Le parti de la gauche radicale grecque, Syriza, a largement emporté les élections législatives, dimanche 25 janvier, et ne devrait manquer que de deux députés pour avoir la majorité absolue au Parlement (151 élus). Partisan de la fin de l'austérité et d'une restructuration de la dette, son leader Alexis Tsipras menace-t-il le maintien de la Grèce dans la zone euro ?
Un déficit qui se réduit. Les chiffres officiels des finances publiques grecques ne sont a première vue guère réjouissants : la dette culmine encore à plus de 170 % du PIB, tandis que le déficit est reparti à la hausse en 2013, à plus de 12 % de la richesse nationale.
Ils masquent toutefois une réalité plus complexe : hors « dépenses exceptionnelles » et soutien au secteur bancaire, le déficit grec s'établissait en 2013 à 2,1 %. Mieux : Athènes dégageait même un excédent primaire de 0,8 % du PIB - c'est à dire qu'en faisant exception du service de la dette, l'administration grecque a collecté plus d'argent qu'elle n'en a dépensé.
Ces résultats ne sont pas suffisants pour la troïka, qui réclame à la Grèce qu'elle prouve sa stabilité budgétaire à l'horizon 2015/2016 avant de déserrer l'étau de l'austérité.
Entre les différents plans d'aide européens et internationaux, la restructuration d'une partie de sa dette et le financement classique de l'Union européenne, la Grèce a touché pas moins de 380 milliards d'euros depuis 2007.
Un peu plus de 10 milliards doivent encore être prêtés à la Grèce : 7 milliards par le FMI, et 3,6 milliards par les Européens, pour la dernière tranche de leur deuxième plan de sauvetage.
Les traités européens ne prévoient pas la possibilité pour un Etat de quitter la zone euro. La Commission européenne l'a rappelé le 5 janvier pour tenter de dissiper les rumeurs : l'appartenance d'un pays à la zone euro est « irrévocable ».
Dès lors, deux possibilités s'offriraient à la Grèce si elle voulait le faire, comme l'expliquait déjà en 2011 l'économiste Eric Dor :
- La voie légale : elle sort carrément de l'Union européenne (grâce à l'article 50 du traité de Lisbonne), puis y ré-adhére dans la foulée en négociant une exception lui permettant de ne pas avoir à entrer dans la zone euro (comme le Royaume-Uni, la Suède ou le Danemark l'ont fait dans les années 1990).
- La voie exceptionnelle : les Vingt-Huit amendent les traités européens pour y introduire une clause de sortie de la zone euro, pour permettre à la Grèce de quitter la monnaie unique sans devoir claquer la porte de l'UE. Il serait même possible, selon certains observateurs, de contourner le droit européen si tout le monde (Commission et Etats-membres) était d'accord.

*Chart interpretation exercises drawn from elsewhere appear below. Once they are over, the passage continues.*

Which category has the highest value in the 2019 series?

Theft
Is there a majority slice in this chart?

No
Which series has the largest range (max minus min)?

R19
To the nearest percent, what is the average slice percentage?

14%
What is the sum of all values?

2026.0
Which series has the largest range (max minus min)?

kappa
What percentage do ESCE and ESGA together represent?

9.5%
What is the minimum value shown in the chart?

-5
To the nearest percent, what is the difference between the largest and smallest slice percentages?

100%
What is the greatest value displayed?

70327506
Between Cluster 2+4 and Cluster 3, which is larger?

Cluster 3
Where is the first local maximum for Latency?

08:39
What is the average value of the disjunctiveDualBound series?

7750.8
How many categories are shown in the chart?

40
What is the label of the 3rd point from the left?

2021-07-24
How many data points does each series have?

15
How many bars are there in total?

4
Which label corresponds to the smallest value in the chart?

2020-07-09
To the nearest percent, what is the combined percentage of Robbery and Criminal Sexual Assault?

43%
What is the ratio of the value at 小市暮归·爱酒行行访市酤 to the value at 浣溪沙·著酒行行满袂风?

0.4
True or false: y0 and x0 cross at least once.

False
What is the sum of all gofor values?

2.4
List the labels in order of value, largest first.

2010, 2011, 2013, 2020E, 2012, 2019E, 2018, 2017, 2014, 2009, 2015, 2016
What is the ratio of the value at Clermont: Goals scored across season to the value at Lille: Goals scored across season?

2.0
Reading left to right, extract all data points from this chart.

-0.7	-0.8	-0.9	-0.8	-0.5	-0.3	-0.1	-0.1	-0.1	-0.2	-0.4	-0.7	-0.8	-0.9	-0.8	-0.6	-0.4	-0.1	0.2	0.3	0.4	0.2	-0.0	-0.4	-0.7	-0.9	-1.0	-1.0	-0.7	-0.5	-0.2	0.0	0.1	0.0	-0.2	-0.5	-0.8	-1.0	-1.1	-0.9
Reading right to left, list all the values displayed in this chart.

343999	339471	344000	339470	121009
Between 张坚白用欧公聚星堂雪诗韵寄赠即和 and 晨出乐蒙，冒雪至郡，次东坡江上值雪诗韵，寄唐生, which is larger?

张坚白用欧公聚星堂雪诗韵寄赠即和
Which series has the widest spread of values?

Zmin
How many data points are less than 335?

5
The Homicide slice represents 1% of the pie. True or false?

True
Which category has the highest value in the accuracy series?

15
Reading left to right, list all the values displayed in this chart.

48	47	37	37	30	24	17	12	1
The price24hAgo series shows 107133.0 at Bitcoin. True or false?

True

Le parti de la gauche radicale Syriza, favori des sondages pour les prochaines élections en Grèce, ne prône pas la sortie d'Athènes de la zone euro, contrairement au parti néo-nazi Aube dorée, par exemple. Ce sont plutôt les conséquences indirectes de son programme qui font ressurgir les craintes d'un scénario de « Grexit » (« Greece Exit »).
Le parti d'Alexis Tsipras exige en effet une révision des politiques d'austérité et de réforme imposées par la troïka de ses créanciers (FMI, Banque centrale et Commission européennes) et propose à l'inverse une politique de relance pour l'économie grecque (créations d'emplois publics, rétablissement du salaire minimal, investissements). Mais surtout, il souhaite renégocier la dette restante de la Grèce avec ses créanciers.
Autant de perspectives qui effraient les marchés financiers et irritent ses voisins européens. Si elle était délaissée par les investisseurs, la Grèce pourrait replonger dans la situation castrophique qui a failli la conduire à la sortie de l'euro en 2011-2012.
Sans qu'une telle extrêmité arrive, le bâton du « Grexit » pourrait également être brandi comme menace par la Commission européenne et les Etats européens, Allemagne en tête. D'autant que sans l'aide européenne, Athènes est incapable de se financer seule sur les marchés, avec des taux d'emprunts tournant aujourd'hui autour de 9 %
Tout porte donc à croire que Syriza et Bruxelles vont chercher un compromis. En renonçant au moratoire sur le remboursement de la dette qu'il prônait encore récemment, le parti de gauche radicale pourrait négocier une restructuration pour avoir un peu d'air. Cela pourra prendre la forme d'un étalement ou même de l'effacement d'une partie des dettes.